■ **Exercise requirements**: Please report each line of the records below that contains the string "instances", copying every such line in full.

■ **Material supplied**:
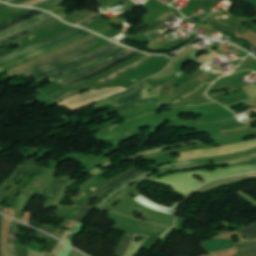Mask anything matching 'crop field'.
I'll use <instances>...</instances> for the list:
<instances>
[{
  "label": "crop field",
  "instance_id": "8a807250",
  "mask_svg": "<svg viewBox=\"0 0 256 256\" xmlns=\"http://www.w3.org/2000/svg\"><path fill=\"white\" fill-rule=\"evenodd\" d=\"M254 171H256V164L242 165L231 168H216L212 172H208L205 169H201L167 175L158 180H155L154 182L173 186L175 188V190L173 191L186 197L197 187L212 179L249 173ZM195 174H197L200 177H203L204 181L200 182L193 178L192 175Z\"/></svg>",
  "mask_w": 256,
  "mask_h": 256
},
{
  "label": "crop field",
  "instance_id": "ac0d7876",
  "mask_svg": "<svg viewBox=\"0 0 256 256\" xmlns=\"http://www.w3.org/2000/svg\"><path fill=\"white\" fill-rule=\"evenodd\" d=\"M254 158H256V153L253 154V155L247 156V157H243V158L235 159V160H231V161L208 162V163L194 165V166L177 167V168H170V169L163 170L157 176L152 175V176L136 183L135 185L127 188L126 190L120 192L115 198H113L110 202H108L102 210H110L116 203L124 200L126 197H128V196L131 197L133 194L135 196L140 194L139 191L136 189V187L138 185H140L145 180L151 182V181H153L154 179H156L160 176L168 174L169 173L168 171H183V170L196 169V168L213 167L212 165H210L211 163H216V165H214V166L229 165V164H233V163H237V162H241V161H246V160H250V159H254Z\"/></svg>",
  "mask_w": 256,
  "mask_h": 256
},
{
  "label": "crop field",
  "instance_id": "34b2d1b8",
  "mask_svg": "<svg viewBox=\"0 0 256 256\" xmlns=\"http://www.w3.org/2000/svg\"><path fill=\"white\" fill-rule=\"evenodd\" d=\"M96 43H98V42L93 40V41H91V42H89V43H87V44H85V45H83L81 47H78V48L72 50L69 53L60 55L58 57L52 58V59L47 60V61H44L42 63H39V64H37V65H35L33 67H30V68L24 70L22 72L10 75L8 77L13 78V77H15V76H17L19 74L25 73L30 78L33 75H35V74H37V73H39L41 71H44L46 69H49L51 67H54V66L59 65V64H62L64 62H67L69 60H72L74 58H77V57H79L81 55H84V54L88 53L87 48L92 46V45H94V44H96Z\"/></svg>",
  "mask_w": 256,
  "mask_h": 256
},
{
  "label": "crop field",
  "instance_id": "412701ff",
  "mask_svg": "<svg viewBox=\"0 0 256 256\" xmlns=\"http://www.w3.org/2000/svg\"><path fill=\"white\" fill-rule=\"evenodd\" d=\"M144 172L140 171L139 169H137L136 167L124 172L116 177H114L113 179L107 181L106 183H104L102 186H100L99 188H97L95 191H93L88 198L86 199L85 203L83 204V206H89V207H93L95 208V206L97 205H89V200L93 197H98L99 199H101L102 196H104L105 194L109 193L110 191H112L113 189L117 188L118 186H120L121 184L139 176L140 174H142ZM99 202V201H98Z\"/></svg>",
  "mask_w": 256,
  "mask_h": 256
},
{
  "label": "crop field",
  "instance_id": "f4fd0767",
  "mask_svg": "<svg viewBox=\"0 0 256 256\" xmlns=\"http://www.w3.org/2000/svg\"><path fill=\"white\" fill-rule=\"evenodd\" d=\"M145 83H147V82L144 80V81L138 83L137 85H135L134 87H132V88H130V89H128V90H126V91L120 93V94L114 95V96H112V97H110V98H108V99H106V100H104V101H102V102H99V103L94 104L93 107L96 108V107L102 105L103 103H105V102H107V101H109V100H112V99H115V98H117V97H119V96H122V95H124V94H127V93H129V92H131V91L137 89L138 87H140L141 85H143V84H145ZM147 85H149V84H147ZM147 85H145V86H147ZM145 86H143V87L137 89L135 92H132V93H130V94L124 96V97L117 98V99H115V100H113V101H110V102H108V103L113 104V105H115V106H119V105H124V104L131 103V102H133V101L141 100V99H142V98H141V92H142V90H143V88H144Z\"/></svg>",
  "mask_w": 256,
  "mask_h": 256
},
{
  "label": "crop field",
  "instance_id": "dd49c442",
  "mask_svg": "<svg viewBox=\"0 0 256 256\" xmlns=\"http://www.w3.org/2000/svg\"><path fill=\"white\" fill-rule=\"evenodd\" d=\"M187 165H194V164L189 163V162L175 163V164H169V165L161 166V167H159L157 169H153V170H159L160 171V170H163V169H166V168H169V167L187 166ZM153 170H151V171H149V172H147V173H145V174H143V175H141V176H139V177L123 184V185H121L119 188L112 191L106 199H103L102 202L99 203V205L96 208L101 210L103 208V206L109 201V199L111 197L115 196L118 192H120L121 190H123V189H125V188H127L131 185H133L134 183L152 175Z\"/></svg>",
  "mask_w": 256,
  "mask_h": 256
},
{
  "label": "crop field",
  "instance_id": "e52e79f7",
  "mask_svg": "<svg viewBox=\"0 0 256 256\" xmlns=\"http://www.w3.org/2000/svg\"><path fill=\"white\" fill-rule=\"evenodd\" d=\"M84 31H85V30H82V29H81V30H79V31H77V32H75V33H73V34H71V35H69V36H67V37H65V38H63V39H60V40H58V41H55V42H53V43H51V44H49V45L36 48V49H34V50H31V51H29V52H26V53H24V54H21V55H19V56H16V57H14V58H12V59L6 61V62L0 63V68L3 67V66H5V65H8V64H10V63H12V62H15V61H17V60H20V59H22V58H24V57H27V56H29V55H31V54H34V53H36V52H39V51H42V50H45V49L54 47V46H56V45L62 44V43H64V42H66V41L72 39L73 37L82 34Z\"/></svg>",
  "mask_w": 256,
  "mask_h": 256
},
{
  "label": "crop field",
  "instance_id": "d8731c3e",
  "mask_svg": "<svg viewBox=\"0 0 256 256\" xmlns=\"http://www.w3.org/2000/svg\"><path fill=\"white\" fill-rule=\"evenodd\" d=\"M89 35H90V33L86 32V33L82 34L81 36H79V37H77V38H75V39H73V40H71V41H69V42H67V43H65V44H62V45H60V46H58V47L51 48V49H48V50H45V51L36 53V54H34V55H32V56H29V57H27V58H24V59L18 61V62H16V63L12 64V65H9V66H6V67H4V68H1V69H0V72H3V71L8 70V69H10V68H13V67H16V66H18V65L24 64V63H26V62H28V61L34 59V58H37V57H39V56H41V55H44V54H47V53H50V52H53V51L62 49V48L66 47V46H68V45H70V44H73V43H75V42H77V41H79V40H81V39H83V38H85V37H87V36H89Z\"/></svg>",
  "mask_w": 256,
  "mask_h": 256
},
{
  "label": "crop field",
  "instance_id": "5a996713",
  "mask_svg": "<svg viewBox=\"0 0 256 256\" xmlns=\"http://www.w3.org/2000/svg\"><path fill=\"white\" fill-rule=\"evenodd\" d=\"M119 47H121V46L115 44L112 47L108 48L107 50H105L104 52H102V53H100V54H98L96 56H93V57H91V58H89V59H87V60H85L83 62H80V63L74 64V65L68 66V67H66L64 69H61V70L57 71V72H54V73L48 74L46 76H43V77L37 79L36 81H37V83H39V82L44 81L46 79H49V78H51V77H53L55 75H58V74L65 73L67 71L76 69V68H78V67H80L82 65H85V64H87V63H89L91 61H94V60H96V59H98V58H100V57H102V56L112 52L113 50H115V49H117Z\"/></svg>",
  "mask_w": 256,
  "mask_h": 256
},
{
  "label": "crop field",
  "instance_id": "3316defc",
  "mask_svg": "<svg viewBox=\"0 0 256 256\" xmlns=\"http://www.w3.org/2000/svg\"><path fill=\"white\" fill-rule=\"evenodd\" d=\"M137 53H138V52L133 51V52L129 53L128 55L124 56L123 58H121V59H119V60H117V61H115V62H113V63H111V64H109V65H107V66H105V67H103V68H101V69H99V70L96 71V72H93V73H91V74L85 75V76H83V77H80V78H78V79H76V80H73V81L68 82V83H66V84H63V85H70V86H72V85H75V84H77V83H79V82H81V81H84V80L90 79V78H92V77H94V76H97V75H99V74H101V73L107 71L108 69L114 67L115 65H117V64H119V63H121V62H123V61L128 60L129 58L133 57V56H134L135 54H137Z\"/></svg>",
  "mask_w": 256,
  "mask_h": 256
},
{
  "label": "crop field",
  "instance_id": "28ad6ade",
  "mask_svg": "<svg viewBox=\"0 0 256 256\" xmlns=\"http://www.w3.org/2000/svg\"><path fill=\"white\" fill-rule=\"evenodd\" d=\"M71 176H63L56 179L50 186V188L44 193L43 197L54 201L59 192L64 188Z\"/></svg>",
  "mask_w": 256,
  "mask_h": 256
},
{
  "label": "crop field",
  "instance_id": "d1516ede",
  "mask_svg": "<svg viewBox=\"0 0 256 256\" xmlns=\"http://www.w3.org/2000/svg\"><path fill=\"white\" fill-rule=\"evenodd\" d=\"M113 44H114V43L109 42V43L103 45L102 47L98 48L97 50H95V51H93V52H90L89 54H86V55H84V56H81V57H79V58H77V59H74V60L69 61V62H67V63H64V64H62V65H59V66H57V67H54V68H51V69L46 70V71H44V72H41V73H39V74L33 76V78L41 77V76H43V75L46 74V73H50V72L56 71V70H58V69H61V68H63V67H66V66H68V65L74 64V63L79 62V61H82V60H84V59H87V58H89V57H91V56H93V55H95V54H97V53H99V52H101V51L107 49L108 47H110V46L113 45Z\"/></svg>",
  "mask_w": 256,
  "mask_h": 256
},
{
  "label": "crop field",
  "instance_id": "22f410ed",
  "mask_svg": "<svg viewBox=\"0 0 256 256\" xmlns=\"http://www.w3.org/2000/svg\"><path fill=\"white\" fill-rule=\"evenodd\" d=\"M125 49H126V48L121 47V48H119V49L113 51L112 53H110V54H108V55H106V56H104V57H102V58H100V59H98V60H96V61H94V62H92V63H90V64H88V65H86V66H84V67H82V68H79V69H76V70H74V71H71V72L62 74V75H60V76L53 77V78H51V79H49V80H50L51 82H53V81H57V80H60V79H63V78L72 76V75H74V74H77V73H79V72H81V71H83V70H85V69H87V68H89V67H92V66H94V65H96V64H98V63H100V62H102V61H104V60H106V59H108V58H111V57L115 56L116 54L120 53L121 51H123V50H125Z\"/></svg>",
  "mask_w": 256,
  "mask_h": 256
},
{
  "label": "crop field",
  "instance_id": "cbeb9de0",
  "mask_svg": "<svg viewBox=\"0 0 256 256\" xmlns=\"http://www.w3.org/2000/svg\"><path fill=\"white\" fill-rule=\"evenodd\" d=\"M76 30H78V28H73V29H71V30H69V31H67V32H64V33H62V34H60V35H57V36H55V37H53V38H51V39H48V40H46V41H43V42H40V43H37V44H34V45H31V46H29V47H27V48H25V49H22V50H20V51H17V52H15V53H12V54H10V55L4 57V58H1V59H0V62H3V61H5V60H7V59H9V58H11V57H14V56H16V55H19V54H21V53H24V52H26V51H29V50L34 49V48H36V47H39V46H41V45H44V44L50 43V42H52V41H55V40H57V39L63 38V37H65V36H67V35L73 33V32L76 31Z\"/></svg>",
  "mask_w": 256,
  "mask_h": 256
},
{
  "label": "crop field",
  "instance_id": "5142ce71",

■ **The answer**:
I'll use <instances>...</instances> for the list:
<instances>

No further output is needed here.